I was trying the following and was wondering why the accuracy gets worse after further training with an unfrozen model.
I would think that the accuracy would not go back to worse levels after unfreezing?
Thanks for your thoughts on this
Your learning rate is too high, fastbook uses slice(1e-6, 1e-4), you use 10e-4, which is 1000 to 10 times higher than the learning rates used in the book.
What you are seeing is an awesome example of using too high a learning rate during fine tuning. This high learning rate causes the frozen layers to forget much of what they have seen previously once we unfreeze them and train. When applying transfer learning to images, we expect the earlier layers to contain useful building blocks to be used with little change, such as recognising edges, so we want them to be less sensitive to mistakes than higher layers (ie a lower learning rate)

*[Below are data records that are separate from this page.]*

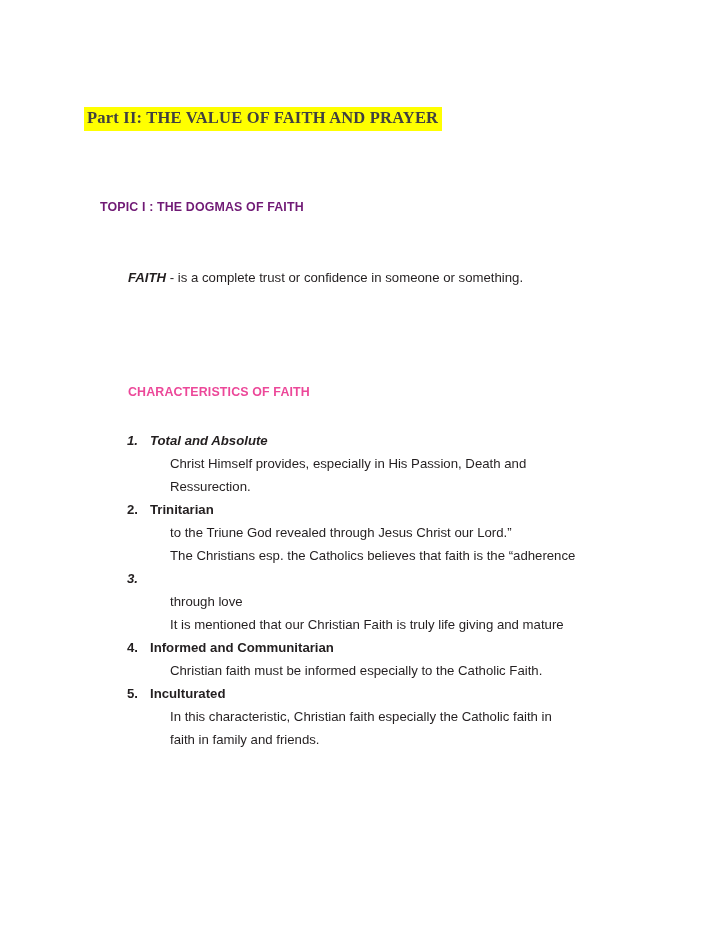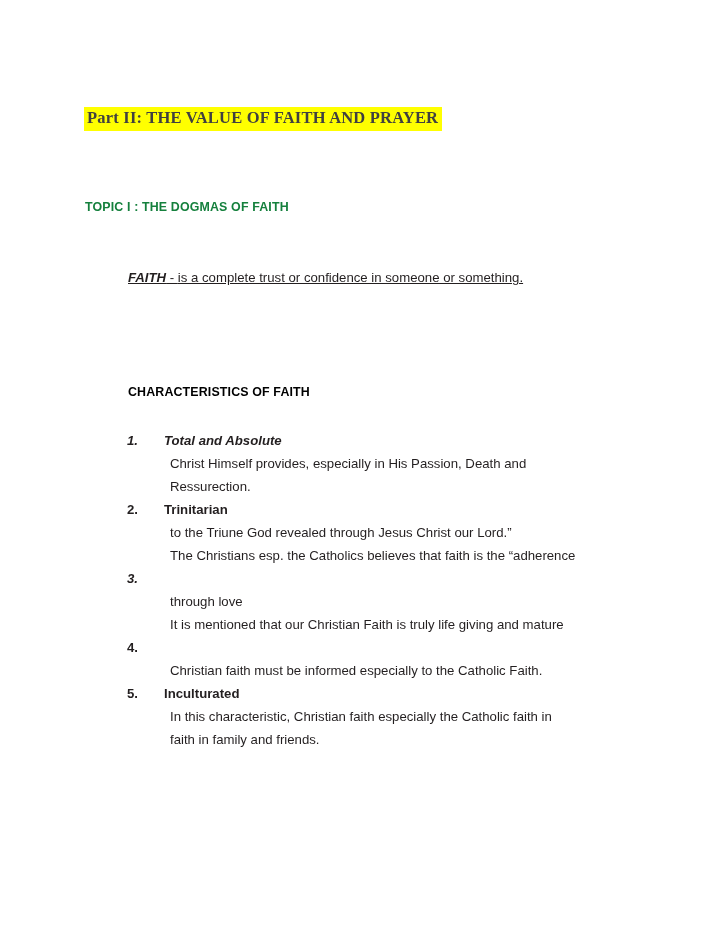--- a/index.html
+++ b/index.html
@@ -33,48 +33,47 @@
     color: #404040;
     background: #ffff00;
     padding: 2px 4px 3px 3px;
     white-space: nowrap;
     line-height: 1.15;
   }
 
   
   .topic-heading {
     position: absolute;
-    left: 85px;
+    left: 100px;
     top: 200px;
     font-size: 12.4px;
     font-weight: bold;
-    color: #15803d;
+    color: #701a75;
     letter-spacing: 0.15px;
     white-space: nowrap;
   }
   .characteristics-heading {
     position: absolute;
     left: 128px;
     top: 385px;
     font-size: 12.4px;
     font-weight: bold;
-    color: #000000;
+    color: #ec4899;
     letter-spacing: 0.15px;
     white-space: nowrap;
   }
 
   
   .faith-def {
     position: absolute;
     left: 128px;
     top: 268px;
     font-size: 13.2px;
     line-height: 1.5;
     white-space: nowrap;
-    text-decoration: underline;
   }
   .faith-term {
     font-weight: bold;
     font-style: italic;
   }
 
   
   .char-list {
     position: absolute;
     left: 0;
@@ -94,21 +93,21 @@
   }
   .char-num {
     position: absolute;
     left: 127px;
     top: 0;
     font-size: 13.2px;
     font-weight: bold;
   }
   .char-title {
     position: absolute;
-    left: 164px;
+    left: 150px;
     top: 0;
     font-size: 13.2px;
     font-weight: bold;
     white-space: nowrap;
     text-align: center;
   }
   .italic .char-num,
   .italic .char-title {
     font-style: italic;
   }
@@ -164,20 +163,21 @@
           <span class="char-num">3.</span>
         </div>
         <div class="char-body">
           <span class="line">through love</span>
           <span class="line">It is mentioned that our Christian Faith is truly life giving and mature</span>
         </div>
       </div>
       <div class="char-item">
         <div class="char-head-row">
           <span class="char-num">4.</span>
+          <span class="char-title">Informed and Communitarian</span>
         </div>
         <div class="char-body">
           <span class="line">Christian faith must be informed especially to the Catholic Faith.</span>
         </div>
       </div>
       <div class="char-item">
         <div class="char-head-row">
           <span class="char-num">5.</span>
           <span class="char-title">Inculturated</span>
         </div>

Fastbook gives the first layer a learning rate of 1e-6, this is 1,000 times less than the learning rate you are using on that layer (10e-4 which is 1e-3). This is an assumption on my part, but I am assuming this learning rate difference is forcing the model to forget much of what it already knows that is useful for your task and replacing it with knowledge that isn’t.
Thanks a lot. Yes that makes a lot of sense. I had used the lr_find() method after unfreezing the model, but it looks like I missed on order of magnitude there.
You can also use lr_find() again after unfreezing the model. This time you will get a different lr as the layers are unfreezed now . Then you can use fit_one_cycle() with the new lr.